→ **YOUR ASSIGNMENT**: Rewrite the text read from every item, swapping "Features" for "Stories" wherever it occurs and keeping everything else the same. Leave the pictures out of your answer.

→ **EXTRACTED DATA**:
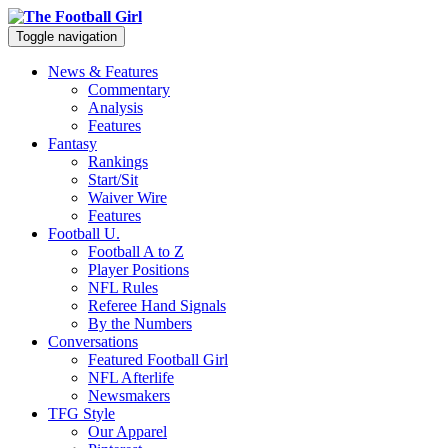
Toggle navigation
News & Features
Commentary
Analysis
Features
Fantasy
Rankings
Start/Sit
Waiver Wire
Features
Football U.
Football A to Z
Player Positions
NFL Rules
Referee Hand Signals
By the Numbers
Conversations
Featured Football Girl
NFL Afterlife
Newsmakers
TFG Style
Our Apparel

→ **ANSWER FOR THE TASK**:
Toggle navigation
News & Stories
Commentary
Analysis
Stories
Fantasy
Rankings
Start/Sit
Waiver Wire
Stories
Football U.
Football A to Z
Player Positions
NFL Rules
Referee Hand Signals
By the Numbers
Conversations
Featured Football Girl
NFL Afterlife
Newsmakers
TFG Style
Our Apparel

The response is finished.